Valdemar, 2012. 240 páginas.
Tit. or. Noctuary. Trad. Marta Lila Murillo.
Recopilación de los primeros cuentos de Ligotti, un escritor que se ha ido haciendo un nombre en el género del terror, del que ya había leído un libro que veo no tengo reseña porque se debió perder en el bosque electrónico.
Más que historias de miedo lo que Ligtotti dibuja son paisajes inquietantes, horrores que se adivinan pero pocas veces se nombran, todo con un lenguaje algo barroco y de sabor añejo que le va bastante bien a sus relatos. Personalmente, ni me gustó demasiado el primero que leí, ni éste me ha convencido tampoco. Los cuentos de la tercera parte no están mal y algunos de la primera (COnversaciones en una lengua muerta, El ángel de la señora Rinaldi) también me han gustado.
Pero sin negarle calidad -que la tiene- no es un autor para mi gusto.
Está bien.
OTOÑAL
Cuando el paisaje muere, descendiendo flagrante hasta la tierra, solo nosotros nos alzamos.

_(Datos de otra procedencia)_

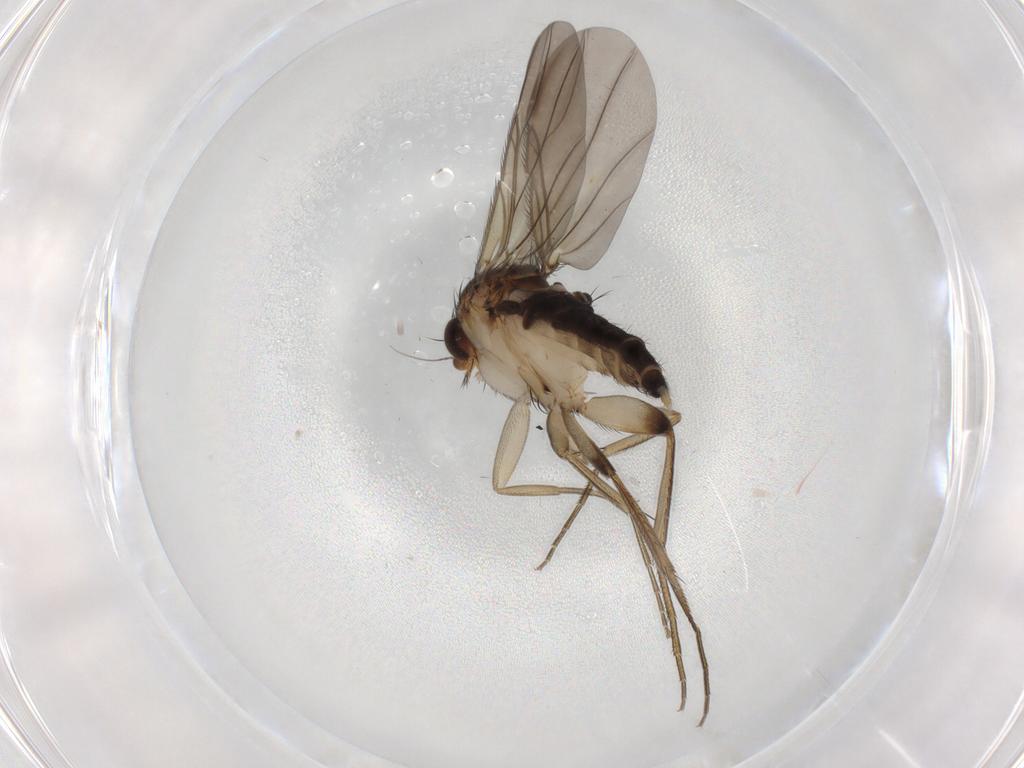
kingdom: Animalia
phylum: Arthropoda
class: Insecta
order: Diptera
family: Phoridae
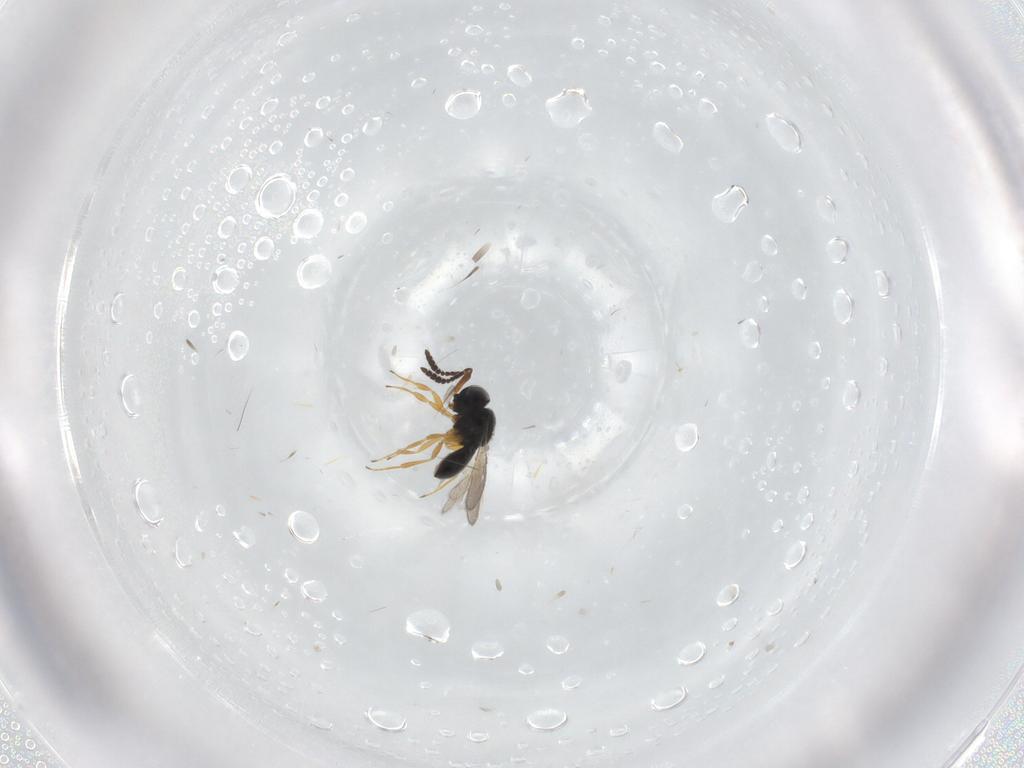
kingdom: Animalia
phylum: Arthropoda
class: Insecta
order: Hymenoptera
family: Scelionidae
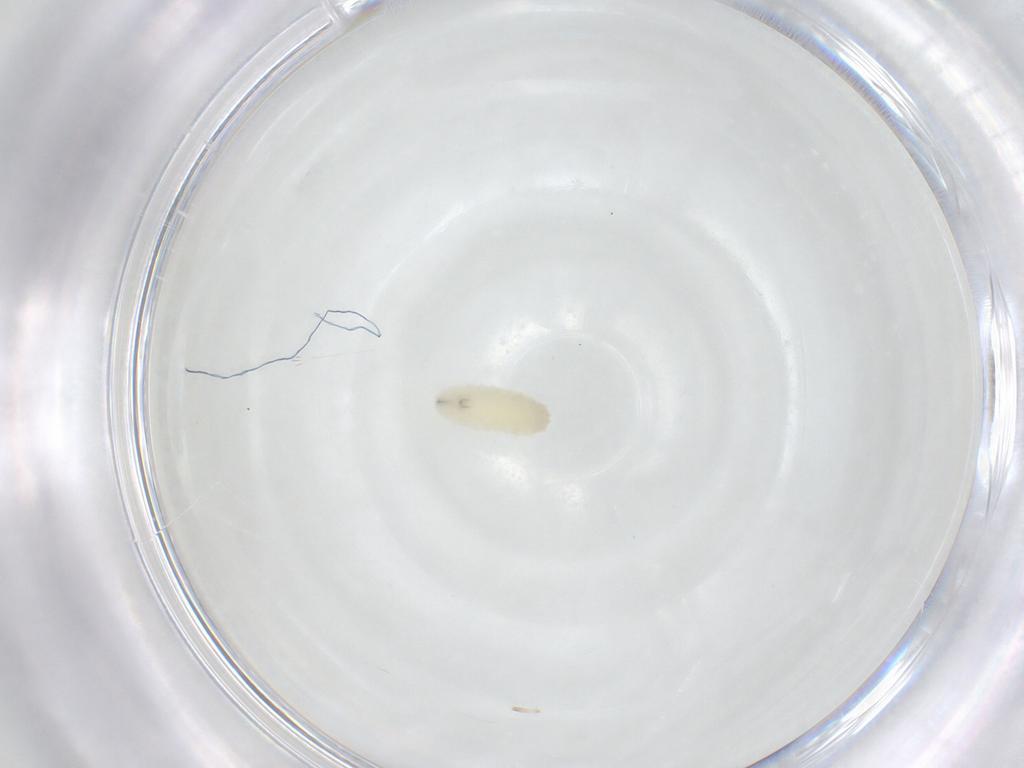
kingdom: Animalia
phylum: Arthropoda
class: Insecta
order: Diptera
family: Anthomyiidae
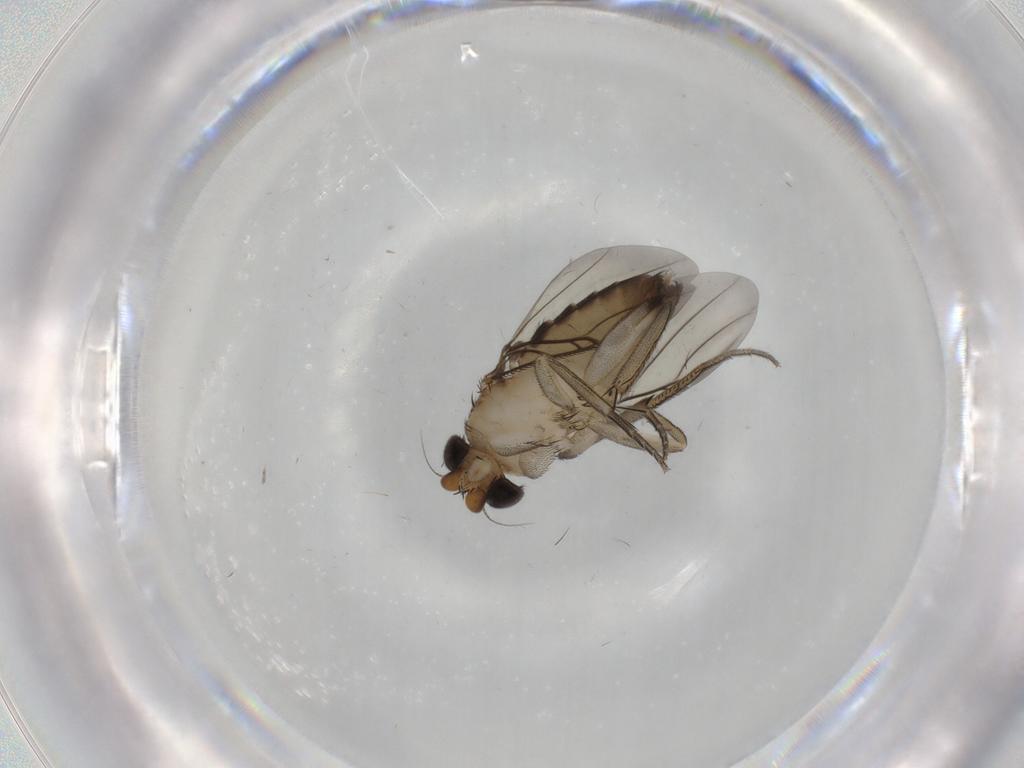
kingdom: Animalia
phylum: Arthropoda
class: Insecta
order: Diptera
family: Phoridae
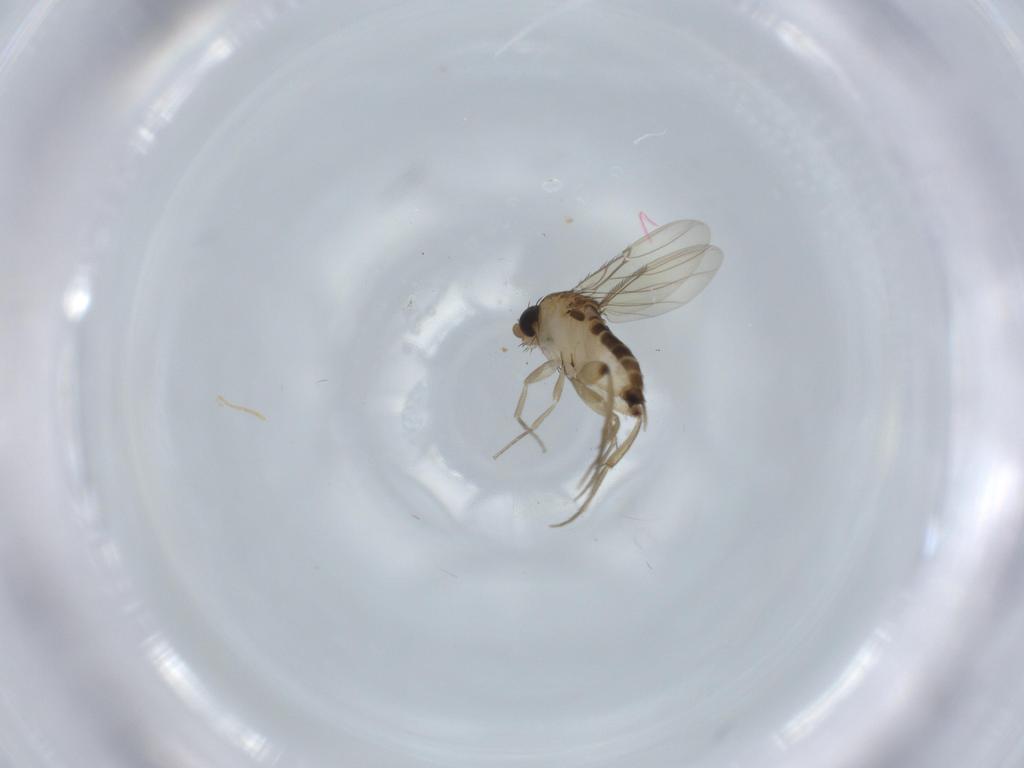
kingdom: Animalia
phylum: Arthropoda
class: Insecta
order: Diptera
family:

Después de que la luz y el calor hayan desaparecido del mundo, cuando todos sufren melancolía junto a la tumba de la naturaleza, solo nosotros regresamos para hacerles compañía. Ésta es la estación en la que renacemos. El suave susurro de los árboles de verano se ha transformado en un seco chirrido en el gélido viento, y sentimos un hormigueo en nuestros oídos mientras yacemos en las oscuras profundidades de nuestros lechos. Hojas secas arañan nuestras puertas, llamándonos para que salgamos de nuestros solitarios hogares.
Vamos atontados a la deriva alejándonos de las sombras: acomodados en el olvido, no disfrutamos especialmente de que nos saquen al abrasador aire para la distracción de algún desconocido y travieso creador, un bromista cósmico, maestro de los trucos. Pero puede que haya una vieja granja donde campos en otro tiempo abundantes y perfectamente arados, ahora se extienden en barbecho y abandonados por todo a excepción de unas cuantas cañas desgreñadas. Somos testigos de la escena y, con lo que nos queda de nuestros labios, sonreímos. Bajo una afilada luna guadaña, ahora ansiamos saciarnos.
No odiamos a los vivos, o al menos no más que la noche odia al día; como ellos, se nos ha asignado una tarea que debemos realizar lo mejor que podemos. Por muy asqueados que nos sintamos, somos irremediablemente supersticiosos acerca de rehuir ciertas obligaciones, y es que hay algunas obligaciones que ni tan siquiera la fuerza de un letargo póstumo puede eludir.
Así pues, las noches en las que una lluvia gélida gotea de los aleros, cuando todas las barreras de luz y exuberancia caen, nuestras imágenes aparecen para acechar y atormentar. Siluetas marchitas en las entradas, bultos agazapados en rincones, formas descarnadas en sótanos y áticos… ¡repentinamente encendidos por un relámpago! O quizás iluminados por la llama pasajera de una vela, o el suave fulgor azul de la luz de la luna. Pero no se produce realmente ninguna conmoción, ninguna sorpresa. Los desafortunados testigos de nuestra demente verdad ya están medio idiotizados por la aterradora espera. Nuestro horror es esperado, dadas las antinaturales propensiones de la estación del año.
Cuando el mundo se torna gris de camino al blanco, todos los corazones vivos nos invocan con su miedo, y si las circunstancias son favorables respondemos. Nos llevamos a tantos como podemos a la tumba con nosotros, porque ésa es nuestra tarea. Nuestro ciclo inconsciente va a destiempo de las estaciones de la naturaleza: nosotros vamos por nuestro propio camino, divagaciones de materia que ansían acabar con la farsa de todas las estaciones, naturales o sobrenaturales.
Y siempre soñamos con el día en el que todos los fuegos del verano se apagan, cuando todo el mundo, como una hoja marchita, se hunde en la fría tierra de un mundo sin sol, y cuando incluso los colores del otoño se marchitan por última vez, disolviéndose en la desolada blancura de un invierno eterno.